Text provided
[start]

No specifications, no resources, just a £30,000 bill

Just this week a school leader contacted me with another example of the unintended consequences of rushed, and botched, qualification reform. He wrote:

“I have just been working through the implications of the new maths A-level for this school, due for teaching from September 2017. It is relevant that maths is our biggest A-level subject with seven ‘sets’ in Year 12 and seven in Year 13. In April 2016, the DfE published the final summary of the new content. In summer 2016, draft specifications appeared from the examination boards. With less than a year to go, we do not have final specifications or resources to review (our sixth form open evening is in two weeks, the brochure has been published!).

“The new specification requires content to move from A2 to AS and vice-versa, content to be deleted, and content to be added. Our mapping of the content shows we would need to use five different textbooks (or homemade resources) to cover the topics - unless new textbooks are available to purchase.

[end]

Collected data
[start]

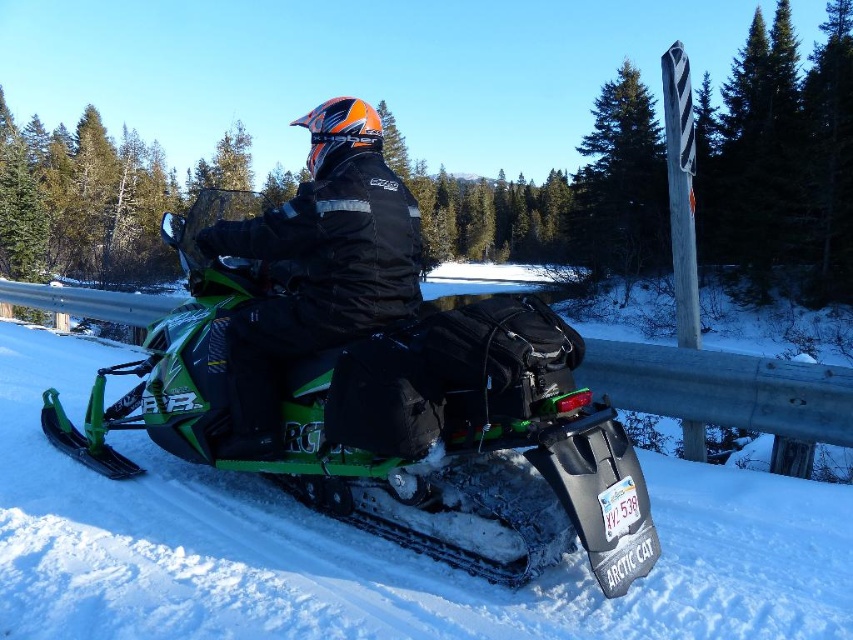
You are a photographer trying to capture a clear photo of the green matte snowmobile at center and the black matte jacket at center. Since you want both objects to be in focus, you need to know their heights. Which object is taller?

The green matte snowmobile at center is taller than the black matte jacket at center.

You are a photographer trying to capture the snowmobile rider. You notice two points in the scene at coordinates point (532,352) and point (390,236). Which point is positioned closer to your camera lens?

Point (532,352) is closer to the viewer than point (390,236).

[end]

Written task A
Repeat part of the text on the new maths A-level word for word, beginning at the words that have "No specifications, no" and stopping after "has been published!).".
Written task B
In the text on the new maths A-level, when did the DfE publish the final summary of the new content?
The data is not needed for this work.

Finished answer A
No specifications, no resources, just a £30,000 bill

Just this week a school leader contacted me with another example of the unintended consequences of rushed, and botched, qualification reform. He wrote:

“I have just been working through the implications of the new maths A-level for this school, due for teaching from September 2017. It is relevant that maths is our biggest A-level subject with seven ‘sets’ in Year 12 and seven in Year 13. In April 2016, the DfE published the final summary of the new content. In summer 2016, draft specifications appeared from the examination boards. With less than a year to go, we do not have final specifications or resources to review (our sixth form open evening is in two weeks, the brochure has been published!).

Finished answer B
April 2016